The numbers alone, though, don’t tell the story. Graduate students from all disciplines complain of burdensome work schedules and offices more lived in than homes. The comic Piled Higher and Deeper, about the misadventures of a nameless graduate student, turned 15 this year, attesting to both the universality of the grad school experience and the eternal human need to insert cartoons into the workplace.
The University of Toronto experienced first-hand grad student discontent last year, when CUPE 3902, representing contract instructional stuff, came close to striking in February over issues such as lab and tutorial sizes, decreased research support, and lower pay rates. Though the strike was averted, it will likely not be the last time problems in grad school come to the surface.
Despite the rising sea of complaints directed against grad school, the ever-increasing number of applications to doctoral programs each year attests to continued student interest. In a recent Slate article endorsing grad school Daniel Lametti, a doctoral candidate in behavioural neuroscience at McGill, discussed his experiences.
“Barring a thesis defense meltdown, I’ll be one of about 50,000 graduate students across the United States and Canada to get a PhD in science this school year,” wrote Lametti. “After seven years in graduate school, I’m left wondering if the time and effort was worth it.”
Though Lametti admits most negative portrayals of grad school describe the problems accurately, few critics address why many students stay for the full five, seven, or 10 years: intellectual curiousity.
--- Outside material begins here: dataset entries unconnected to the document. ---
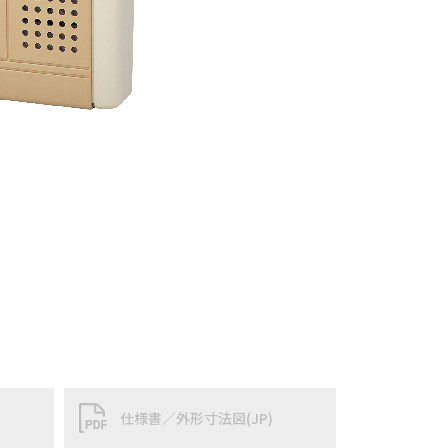
仕様書／外形寸法図(JP)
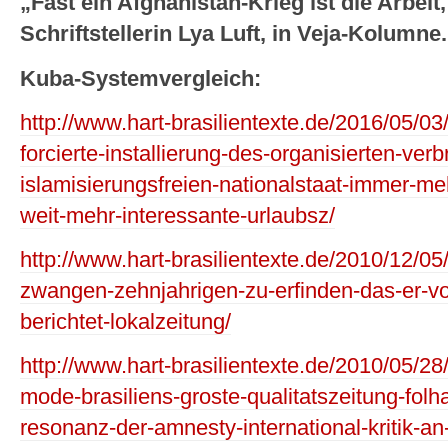
„Fast ein Afghanistan-Krieg ist die Arbeit,
Schriftstellerin Lya Luft, in Veja-Kolumne.
Kuba-Systemvergleich:
http://www.hart-brasilientexte.de/2016/05/0
forcierte-installierung-des-organisierten-ve
islamisierungsfreien-nationalstaat-immer-me
weit-mehr-interessante-urlaubsz/
http://www.hart-brasilientexte.de/2010/12/05/
zwangen-zehnjahrigen-zu-erfinden-das-er-v
berichtet-lokalzeitung/
http://www.hart-brasilientexte.de/2010/05/2
mode-brasiliens-groste-qualitatszeitung-folh
resonanz-der-amnesty-international-kritik-an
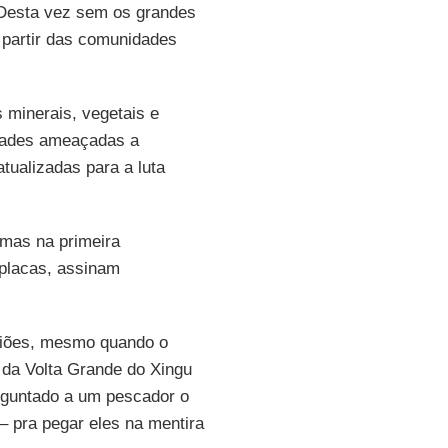
 Desta vez sem os grandes
 partir das comunidades
 minerais, vegetais e
idades ameaçadas a
tualizadas para a luta
mas na primeira
placas, assinam
niões, mesmo quando o
 da Volta Grande do Xingu
rguntado a um pescador o
 – pra pegar eles na mentira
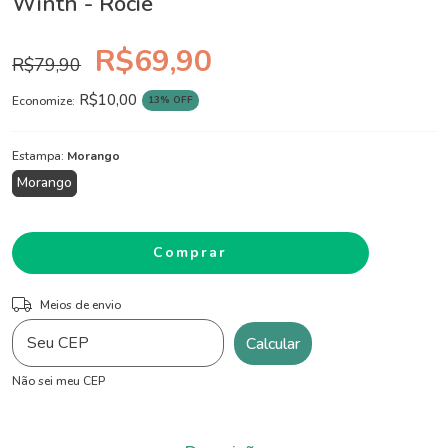
Winth - Rocie
R$69,90
R$79,90
R$10,00
13
% OFF
Economize:
Estampa:
Morango
Morango
ALTERAR CEP
Entregas para o CEP:
Meios de envio
Calcular
Não sei meu CEP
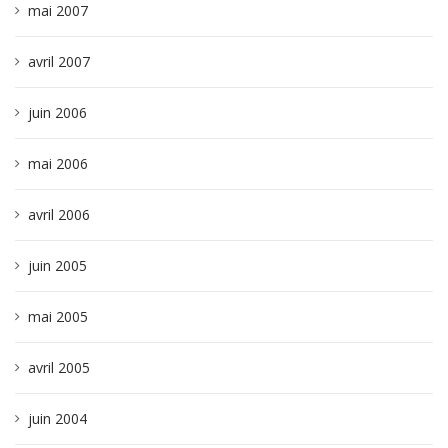
mai 2007
avril 2007
juin 2006
mai 2006
avril 2006
juin 2005
mai 2005
avril 2005
juin 2004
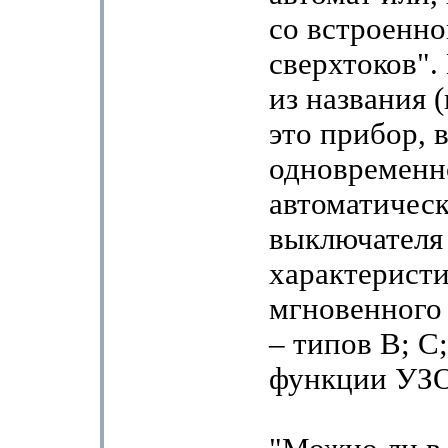
со встроенно
сверхтоков".
из названия (
это прибор,
одновременн
автоматическ
выключателя
характерист
мгновенного
– типов В; С;
функции УЗ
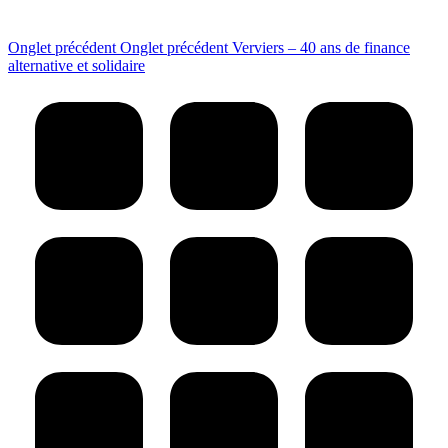
Onglet précédent
Onglet précédent
Verviers – 40 ans de finance
alternative et solidaire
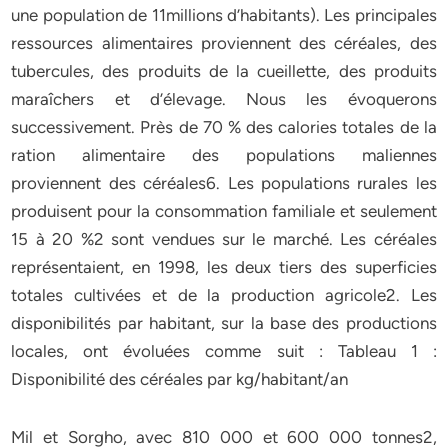
une population de 11millions d’habitants). Les principales
ressources alimentaires proviennent des céréales, des
tubercules, des produits de la cueillette, des produits
maraîchers et d’élevage. Nous les évoquerons
successivement. Près de 70 % des calories totales de la
ration alimentaire des populations maliennes
proviennent des céréales6. Les populations rurales les
produisent pour la consommation familiale et seulement
15 à 20 %2 sont vendues sur le marché. Les céréales
représentaient, en 1998, les deux tiers des superficies
totales cultivées et de la production agricole2. Les
disponibilités par habitant, sur la base des productions
locales, ont évoluées comme suit : Tableau 1 :
Disponibilité des céréales par kg/habitant/an
Mil et Sorgho, avec 810 000 et 600 000 tonnes2,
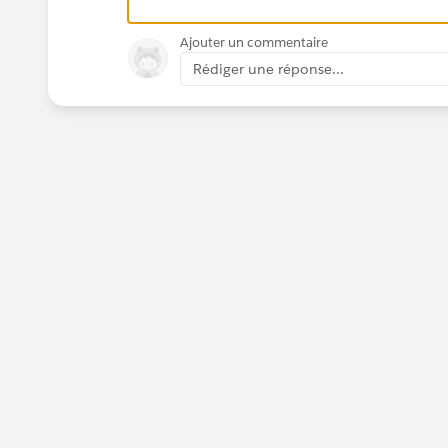
Ajouter un commentaire
Rédiger une réponse...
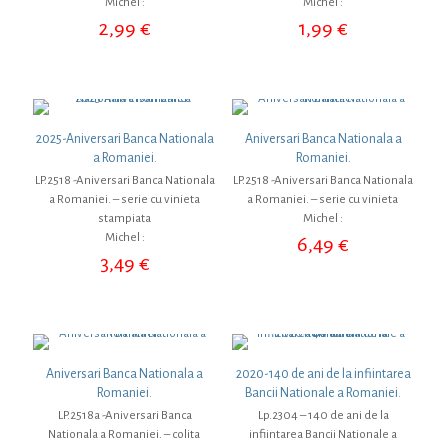
Michel :
Michel :
2,99
€
1,99
€
2025-Aniversari Banca Nationala
Aniversari Banca Nationala a
a Romaniei.
Romaniei.
LP.2518 -Aniversari Banca Nationala
LP.2518 -Aniversari Banca Nationala
a Romaniei. – serie cu vinieta
a Romaniei. – serie cu vinieta
stampiata
Michel :
Michel :
6,49
€
3,49
€
Aniversari Banca Nationala a
2020-140 de ani de la infiintarea
Romaniei.
Bancii Nationale a Romaniei.
LP.2518a -Aniversari Banca
Lp.2304 – 140 de ani de la
Nationala a Romaniei. – colita
infiintarea Bancii Nationale a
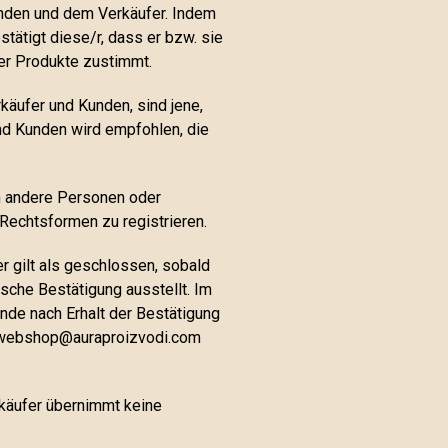
den und dem Verkäufer. Indem
tätigt diese/r, dass er bzw. sie
er Produkte zustimmt.
äufer und Kunden, sind jene,
und Kunden wird empfohlen, die
n andere Personen oder
Rechtsformen zu registrieren.
 gilt als geschlossen, sobald
sche Bestätigung ausstellt. Im
unde nach Erhalt der Bestätigung
e webshop@auraproizvodi.com
erkäufer übernimmt keine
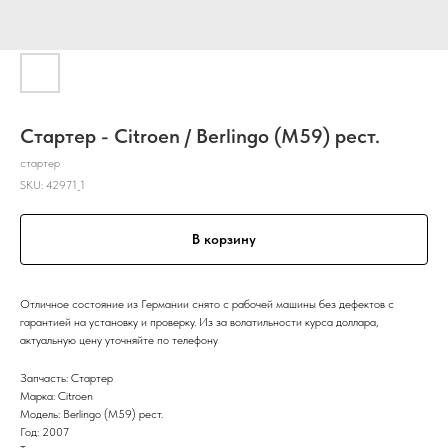
Стартер - Citroen / Berlingo (M59) рест.
стартер
SKU:
42971_1
В корзину
Отличное состояние из Германии снято с рабочей машины без дефектов с
гарантией на установку и проверку. Из за волатильности курса доллара,
актуальную цену уточняйте по телефону
Запчасть: Стартер
Марка: Citroen
Модель: Berlingo (M59) рест.
Год: 2007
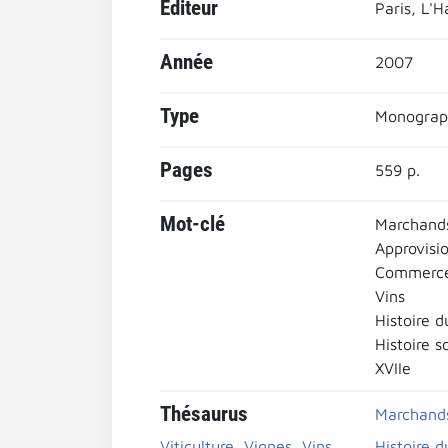
Editeur
Paris, L'H
Année
2007
Type
Monograp
Pages
559 p.
Mot-clé
Marchands
Approvisi
Commerce 
Vins
Histoire d
Histoire s
XVIIe
Thésaurus
Marchands
Viticulture, Vignes, Vins,
Histoire d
“The biggest perk of grad school in science is getting paid to learn. Many of the people I spoke to missed the intellectual and logistical freedom of grad school. Nobody expressed regret about working towards a science PhD; grad school, most said, was a lot of fun.”
Chris Luciuk, a U of T first-year physics graduate student, agrees.
“[Going to grad school] was sort of a way to postpone making a real decision at first,” Luciuk admitted a little sheepishly during a recent interview.
“You don’t stay unless you actually enjoy it, though.”